[Data records]
/---

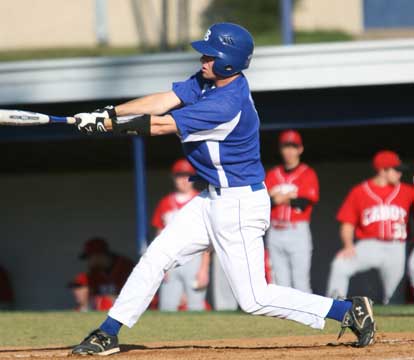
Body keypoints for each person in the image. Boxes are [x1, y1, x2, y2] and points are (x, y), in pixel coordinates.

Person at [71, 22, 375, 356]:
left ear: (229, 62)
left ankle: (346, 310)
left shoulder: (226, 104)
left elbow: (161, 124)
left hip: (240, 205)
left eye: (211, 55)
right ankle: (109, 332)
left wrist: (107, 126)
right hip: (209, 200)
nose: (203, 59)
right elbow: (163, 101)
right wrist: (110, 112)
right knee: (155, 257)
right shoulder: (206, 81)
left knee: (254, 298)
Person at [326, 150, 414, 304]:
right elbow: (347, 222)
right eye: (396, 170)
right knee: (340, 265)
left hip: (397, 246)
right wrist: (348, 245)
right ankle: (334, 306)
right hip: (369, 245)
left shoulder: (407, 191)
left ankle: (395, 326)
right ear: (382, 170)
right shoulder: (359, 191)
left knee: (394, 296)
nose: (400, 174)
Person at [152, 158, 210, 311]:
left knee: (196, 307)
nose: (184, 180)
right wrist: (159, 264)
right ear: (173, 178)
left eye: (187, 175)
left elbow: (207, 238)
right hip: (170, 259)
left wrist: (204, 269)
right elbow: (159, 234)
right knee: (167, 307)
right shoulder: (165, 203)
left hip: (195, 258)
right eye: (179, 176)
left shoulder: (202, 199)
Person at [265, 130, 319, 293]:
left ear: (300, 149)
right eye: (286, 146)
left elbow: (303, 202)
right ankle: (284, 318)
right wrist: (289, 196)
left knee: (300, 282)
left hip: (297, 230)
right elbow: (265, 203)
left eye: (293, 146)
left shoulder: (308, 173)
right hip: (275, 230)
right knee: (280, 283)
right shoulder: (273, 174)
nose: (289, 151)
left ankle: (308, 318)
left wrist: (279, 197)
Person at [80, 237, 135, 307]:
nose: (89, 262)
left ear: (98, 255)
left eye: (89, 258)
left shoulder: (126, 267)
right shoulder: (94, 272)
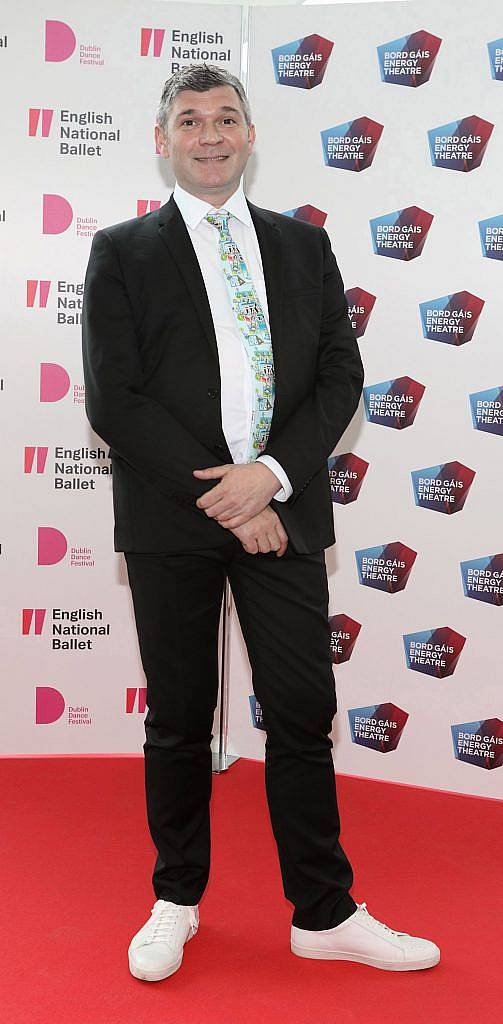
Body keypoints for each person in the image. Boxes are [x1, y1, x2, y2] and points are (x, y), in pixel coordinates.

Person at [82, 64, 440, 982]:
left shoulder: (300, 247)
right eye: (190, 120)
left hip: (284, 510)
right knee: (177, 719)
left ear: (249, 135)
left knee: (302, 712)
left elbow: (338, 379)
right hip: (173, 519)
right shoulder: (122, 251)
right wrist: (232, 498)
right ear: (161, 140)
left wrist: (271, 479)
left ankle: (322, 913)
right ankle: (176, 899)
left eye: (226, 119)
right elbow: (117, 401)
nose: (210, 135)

\---

BRIEF:
The reply must hold each line of the records verbatim and no pictures.

THE ANSWER:
Body keypoints for each person in the image. Boxes are [x1, y1, x2, y2] and points are (x, y), in pixel coordinates.

Person at [71, 22, 375, 356]:
left ear: (229, 62)
left ankle: (346, 310)
left shoulder: (226, 104)
left elbow: (161, 124)
left hip: (240, 205)
left eye: (211, 55)
right ankle: (109, 332)
left wrist: (107, 126)
right hip: (209, 200)
nose: (203, 59)
right elbow: (163, 101)
right wrist: (110, 112)
right knee: (155, 257)
right shoulder: (206, 81)
left knee: (254, 298)
Person at [326, 150, 414, 304]:
right elbow: (347, 222)
right eye: (396, 170)
right knee: (340, 265)
left hip: (397, 246)
right wrist: (348, 245)
right ankle: (334, 306)
right hip: (369, 245)
left shoulder: (407, 191)
left ankle: (395, 326)
right ear: (382, 170)
right shoulder: (359, 191)
left knee: (394, 296)
nose: (400, 174)
Person at [152, 158, 210, 311]:
left knee: (196, 307)
nose: (184, 180)
right wrist: (159, 264)
right ear: (173, 178)
left eye: (187, 175)
left elbow: (207, 238)
right hip: (170, 259)
left wrist: (204, 269)
right elbow: (159, 234)
right knee: (167, 307)
right shoulder: (165, 203)
left hip: (195, 258)
right eye: (179, 176)
left shoulder: (202, 199)
Person at [265, 130, 319, 293]:
left ear: (300, 149)
right eye: (286, 146)
left elbow: (303, 202)
right ankle: (284, 318)
right wrist: (289, 196)
left knee: (300, 282)
left hip: (297, 230)
right elbow: (265, 203)
left eye: (293, 146)
left shoulder: (308, 173)
right hip: (275, 230)
right knee: (280, 283)
right shoulder: (273, 174)
nose: (289, 151)
left ankle: (308, 318)
left wrist: (279, 197)
Person at [80, 237, 135, 307]:
nose: (89, 262)
left ear: (98, 255)
left eye: (89, 258)
left shoulder: (126, 267)
right shoulder: (94, 272)
Body keypoints for each person in the image. Boxes are [x1, y1, x2, y2] and points are (x, y), in pixel coordinates.

Person at [82, 64, 440, 982]:
left shoulder: (300, 247)
right eye: (190, 120)
left hip: (284, 510)
right knee: (177, 719)
left ear: (249, 135)
left knee: (302, 712)
left elbow: (338, 379)
right hip: (173, 519)
right shoulder: (122, 251)
right wrist: (232, 498)
right ear: (161, 140)
left wrist: (271, 479)
left ankle: (322, 913)
right ankle: (176, 899)
left eye: (226, 119)
right elbow: (117, 401)
nose: (210, 135)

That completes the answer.